What to work on:
Transcribe the entries below word for word, from the very first line through the line containing "family: Oleaceae".

Stored rows:
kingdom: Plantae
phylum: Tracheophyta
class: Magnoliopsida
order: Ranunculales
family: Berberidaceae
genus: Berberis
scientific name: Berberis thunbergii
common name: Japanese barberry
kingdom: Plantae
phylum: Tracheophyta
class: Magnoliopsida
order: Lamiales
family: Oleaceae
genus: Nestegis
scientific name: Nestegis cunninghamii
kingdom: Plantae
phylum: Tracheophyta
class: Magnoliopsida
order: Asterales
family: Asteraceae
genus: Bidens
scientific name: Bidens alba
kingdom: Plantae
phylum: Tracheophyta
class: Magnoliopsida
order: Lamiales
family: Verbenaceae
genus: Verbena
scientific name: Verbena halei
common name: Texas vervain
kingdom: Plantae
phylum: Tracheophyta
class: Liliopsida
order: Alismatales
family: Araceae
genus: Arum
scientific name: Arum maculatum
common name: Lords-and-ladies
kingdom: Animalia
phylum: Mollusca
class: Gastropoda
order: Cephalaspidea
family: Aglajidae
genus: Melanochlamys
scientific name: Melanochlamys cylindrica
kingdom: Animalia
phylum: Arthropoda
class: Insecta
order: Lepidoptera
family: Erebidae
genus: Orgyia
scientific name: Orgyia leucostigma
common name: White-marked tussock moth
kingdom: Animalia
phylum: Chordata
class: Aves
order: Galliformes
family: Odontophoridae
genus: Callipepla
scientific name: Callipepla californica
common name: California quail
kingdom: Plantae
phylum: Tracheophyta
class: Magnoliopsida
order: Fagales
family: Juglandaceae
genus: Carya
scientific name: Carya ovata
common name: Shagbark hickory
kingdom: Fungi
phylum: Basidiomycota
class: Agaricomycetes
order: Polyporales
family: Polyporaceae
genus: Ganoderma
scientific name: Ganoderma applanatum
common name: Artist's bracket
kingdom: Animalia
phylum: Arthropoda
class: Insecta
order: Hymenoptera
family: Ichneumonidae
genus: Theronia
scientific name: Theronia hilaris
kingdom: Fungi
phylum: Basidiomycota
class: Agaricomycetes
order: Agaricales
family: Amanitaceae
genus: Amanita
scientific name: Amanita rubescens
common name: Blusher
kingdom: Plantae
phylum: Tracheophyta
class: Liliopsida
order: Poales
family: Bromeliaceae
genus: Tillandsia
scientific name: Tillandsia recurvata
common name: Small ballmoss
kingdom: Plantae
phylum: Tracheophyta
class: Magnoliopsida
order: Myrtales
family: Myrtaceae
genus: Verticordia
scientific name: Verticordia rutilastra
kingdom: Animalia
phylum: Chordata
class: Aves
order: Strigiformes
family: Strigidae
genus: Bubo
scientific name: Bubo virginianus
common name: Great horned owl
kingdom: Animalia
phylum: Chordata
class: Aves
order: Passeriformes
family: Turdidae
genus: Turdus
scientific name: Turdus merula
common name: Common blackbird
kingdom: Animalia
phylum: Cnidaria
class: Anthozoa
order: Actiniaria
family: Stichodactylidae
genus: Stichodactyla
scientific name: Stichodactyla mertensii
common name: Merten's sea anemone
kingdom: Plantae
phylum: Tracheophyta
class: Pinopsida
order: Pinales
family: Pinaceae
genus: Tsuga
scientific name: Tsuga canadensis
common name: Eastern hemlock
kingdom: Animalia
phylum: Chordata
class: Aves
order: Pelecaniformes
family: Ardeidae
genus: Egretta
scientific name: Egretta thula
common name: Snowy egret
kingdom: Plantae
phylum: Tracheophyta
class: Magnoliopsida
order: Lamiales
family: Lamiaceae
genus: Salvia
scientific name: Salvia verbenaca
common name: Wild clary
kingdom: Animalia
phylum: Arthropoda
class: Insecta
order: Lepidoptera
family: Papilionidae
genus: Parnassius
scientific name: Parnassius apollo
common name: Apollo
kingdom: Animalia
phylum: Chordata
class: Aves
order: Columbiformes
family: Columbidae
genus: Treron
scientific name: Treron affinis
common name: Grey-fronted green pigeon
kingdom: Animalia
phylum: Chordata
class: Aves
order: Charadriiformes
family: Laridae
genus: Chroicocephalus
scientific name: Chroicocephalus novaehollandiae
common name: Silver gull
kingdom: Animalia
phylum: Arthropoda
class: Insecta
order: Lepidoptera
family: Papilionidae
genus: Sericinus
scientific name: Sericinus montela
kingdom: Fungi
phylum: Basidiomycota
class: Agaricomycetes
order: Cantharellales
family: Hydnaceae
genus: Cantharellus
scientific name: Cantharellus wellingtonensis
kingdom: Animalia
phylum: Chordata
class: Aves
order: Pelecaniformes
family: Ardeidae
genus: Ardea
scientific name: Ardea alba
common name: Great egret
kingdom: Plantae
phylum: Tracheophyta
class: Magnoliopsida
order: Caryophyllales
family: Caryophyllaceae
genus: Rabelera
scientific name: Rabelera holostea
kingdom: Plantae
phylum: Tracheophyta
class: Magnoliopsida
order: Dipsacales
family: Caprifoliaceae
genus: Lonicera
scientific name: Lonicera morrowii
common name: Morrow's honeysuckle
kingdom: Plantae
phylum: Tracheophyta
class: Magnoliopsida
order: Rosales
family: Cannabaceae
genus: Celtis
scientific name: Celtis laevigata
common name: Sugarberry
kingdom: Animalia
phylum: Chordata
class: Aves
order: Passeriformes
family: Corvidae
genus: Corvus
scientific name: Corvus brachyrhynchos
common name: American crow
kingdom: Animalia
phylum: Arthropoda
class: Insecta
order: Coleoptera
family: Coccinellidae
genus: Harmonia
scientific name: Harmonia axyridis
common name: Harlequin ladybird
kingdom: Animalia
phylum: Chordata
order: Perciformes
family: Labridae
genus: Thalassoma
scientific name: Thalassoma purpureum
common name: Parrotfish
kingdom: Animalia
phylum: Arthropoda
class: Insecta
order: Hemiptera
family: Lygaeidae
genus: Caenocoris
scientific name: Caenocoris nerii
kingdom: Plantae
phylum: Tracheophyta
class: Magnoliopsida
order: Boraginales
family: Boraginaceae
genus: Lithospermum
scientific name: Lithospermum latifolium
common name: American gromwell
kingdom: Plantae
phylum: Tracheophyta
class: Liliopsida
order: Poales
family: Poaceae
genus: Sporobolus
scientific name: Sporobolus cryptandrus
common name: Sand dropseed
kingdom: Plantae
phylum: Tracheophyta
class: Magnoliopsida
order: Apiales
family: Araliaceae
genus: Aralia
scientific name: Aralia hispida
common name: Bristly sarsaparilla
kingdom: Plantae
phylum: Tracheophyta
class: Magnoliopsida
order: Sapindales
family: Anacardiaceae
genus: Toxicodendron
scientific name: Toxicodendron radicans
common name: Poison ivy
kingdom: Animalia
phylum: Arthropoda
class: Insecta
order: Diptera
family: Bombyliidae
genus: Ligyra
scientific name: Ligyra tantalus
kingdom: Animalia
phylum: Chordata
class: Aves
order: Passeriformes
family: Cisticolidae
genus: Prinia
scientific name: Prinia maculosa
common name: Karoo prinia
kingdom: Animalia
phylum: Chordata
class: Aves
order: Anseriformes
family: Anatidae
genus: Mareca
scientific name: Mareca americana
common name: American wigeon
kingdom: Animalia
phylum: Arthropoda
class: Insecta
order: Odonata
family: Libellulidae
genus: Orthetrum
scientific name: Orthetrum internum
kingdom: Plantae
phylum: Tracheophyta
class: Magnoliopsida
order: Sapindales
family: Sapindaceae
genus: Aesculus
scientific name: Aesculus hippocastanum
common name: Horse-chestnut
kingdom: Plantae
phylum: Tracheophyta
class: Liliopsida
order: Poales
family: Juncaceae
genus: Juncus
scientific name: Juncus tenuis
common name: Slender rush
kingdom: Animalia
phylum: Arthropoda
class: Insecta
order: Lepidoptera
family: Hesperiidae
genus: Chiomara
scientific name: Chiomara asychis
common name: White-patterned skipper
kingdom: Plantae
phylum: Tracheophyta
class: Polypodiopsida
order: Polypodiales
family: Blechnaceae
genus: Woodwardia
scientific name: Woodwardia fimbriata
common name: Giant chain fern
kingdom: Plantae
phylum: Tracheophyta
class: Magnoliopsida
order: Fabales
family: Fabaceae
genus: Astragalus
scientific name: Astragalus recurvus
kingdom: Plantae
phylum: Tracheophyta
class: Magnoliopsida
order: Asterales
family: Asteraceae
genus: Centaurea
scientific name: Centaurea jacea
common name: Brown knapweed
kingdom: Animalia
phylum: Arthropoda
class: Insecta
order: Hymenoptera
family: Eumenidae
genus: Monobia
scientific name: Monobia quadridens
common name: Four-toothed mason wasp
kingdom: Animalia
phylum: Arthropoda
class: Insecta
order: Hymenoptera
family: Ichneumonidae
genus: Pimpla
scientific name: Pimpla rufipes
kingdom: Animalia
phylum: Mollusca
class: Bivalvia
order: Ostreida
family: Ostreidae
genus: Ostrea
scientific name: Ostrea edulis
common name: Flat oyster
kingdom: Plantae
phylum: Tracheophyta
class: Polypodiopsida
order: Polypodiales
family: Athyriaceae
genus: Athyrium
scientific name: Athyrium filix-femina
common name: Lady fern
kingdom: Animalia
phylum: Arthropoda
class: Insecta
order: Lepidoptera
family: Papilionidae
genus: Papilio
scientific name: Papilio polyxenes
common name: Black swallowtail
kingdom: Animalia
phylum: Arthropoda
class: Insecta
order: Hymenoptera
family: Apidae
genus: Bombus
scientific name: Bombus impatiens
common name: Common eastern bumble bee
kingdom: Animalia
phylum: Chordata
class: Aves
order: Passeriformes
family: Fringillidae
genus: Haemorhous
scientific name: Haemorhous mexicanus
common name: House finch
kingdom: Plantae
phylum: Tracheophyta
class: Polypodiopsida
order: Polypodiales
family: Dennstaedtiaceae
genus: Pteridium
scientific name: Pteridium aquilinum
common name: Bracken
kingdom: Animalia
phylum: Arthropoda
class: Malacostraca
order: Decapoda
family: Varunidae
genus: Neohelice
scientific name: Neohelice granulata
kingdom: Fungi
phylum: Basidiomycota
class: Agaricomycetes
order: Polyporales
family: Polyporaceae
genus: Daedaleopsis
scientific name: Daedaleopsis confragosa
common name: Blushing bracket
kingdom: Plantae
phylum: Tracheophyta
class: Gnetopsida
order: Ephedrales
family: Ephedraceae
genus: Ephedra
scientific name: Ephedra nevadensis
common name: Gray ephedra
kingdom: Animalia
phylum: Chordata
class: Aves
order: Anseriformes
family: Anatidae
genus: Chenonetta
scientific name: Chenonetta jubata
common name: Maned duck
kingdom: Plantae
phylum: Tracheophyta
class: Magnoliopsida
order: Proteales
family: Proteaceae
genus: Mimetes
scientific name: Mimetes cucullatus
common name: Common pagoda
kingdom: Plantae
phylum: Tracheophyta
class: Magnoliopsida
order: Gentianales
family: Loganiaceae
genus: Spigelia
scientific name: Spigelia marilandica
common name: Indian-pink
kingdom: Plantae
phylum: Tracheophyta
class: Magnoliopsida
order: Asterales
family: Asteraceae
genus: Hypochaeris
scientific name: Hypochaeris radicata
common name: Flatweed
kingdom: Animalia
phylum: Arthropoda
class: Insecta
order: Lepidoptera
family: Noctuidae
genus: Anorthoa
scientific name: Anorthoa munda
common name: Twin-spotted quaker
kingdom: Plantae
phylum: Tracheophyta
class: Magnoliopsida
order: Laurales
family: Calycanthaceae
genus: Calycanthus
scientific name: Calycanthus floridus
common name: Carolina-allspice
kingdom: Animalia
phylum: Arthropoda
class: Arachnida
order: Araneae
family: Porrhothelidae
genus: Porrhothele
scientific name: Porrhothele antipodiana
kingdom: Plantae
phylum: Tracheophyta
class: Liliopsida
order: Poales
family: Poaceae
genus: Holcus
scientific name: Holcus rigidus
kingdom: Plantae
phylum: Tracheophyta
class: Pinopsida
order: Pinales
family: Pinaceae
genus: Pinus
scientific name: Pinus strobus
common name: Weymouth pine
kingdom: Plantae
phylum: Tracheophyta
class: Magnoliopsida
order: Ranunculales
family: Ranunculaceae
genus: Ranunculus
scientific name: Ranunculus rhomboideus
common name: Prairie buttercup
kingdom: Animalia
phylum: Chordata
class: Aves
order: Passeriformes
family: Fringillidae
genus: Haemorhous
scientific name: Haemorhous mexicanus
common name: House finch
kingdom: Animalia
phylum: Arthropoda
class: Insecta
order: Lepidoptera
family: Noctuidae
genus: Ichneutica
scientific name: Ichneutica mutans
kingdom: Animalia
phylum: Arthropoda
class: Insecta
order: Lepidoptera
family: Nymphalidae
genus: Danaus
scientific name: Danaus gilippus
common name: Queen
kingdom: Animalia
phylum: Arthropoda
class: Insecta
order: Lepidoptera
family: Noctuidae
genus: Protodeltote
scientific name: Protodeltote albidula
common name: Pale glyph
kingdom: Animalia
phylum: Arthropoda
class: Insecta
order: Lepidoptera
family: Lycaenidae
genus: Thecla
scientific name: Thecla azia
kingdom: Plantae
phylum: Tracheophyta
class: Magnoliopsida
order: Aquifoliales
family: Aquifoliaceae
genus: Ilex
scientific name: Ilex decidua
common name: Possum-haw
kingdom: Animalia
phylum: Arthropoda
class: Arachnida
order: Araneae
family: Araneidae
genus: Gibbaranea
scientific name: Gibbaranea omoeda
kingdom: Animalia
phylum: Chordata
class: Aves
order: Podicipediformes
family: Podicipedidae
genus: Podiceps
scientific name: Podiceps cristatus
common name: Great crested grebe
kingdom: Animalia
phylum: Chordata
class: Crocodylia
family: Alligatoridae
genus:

Complete output:
kingdom: Plantae
phylum: Tracheophyta
class: Magnoliopsida
order: Ranunculales
family: Berberidaceae
genus: Berberis
scientific name: Berberis thunbergii
common name: Japanese barberry
kingdom: Plantae
phylum: Tracheophyta
class: Magnoliopsida
order: Lamiales
family: Oleaceae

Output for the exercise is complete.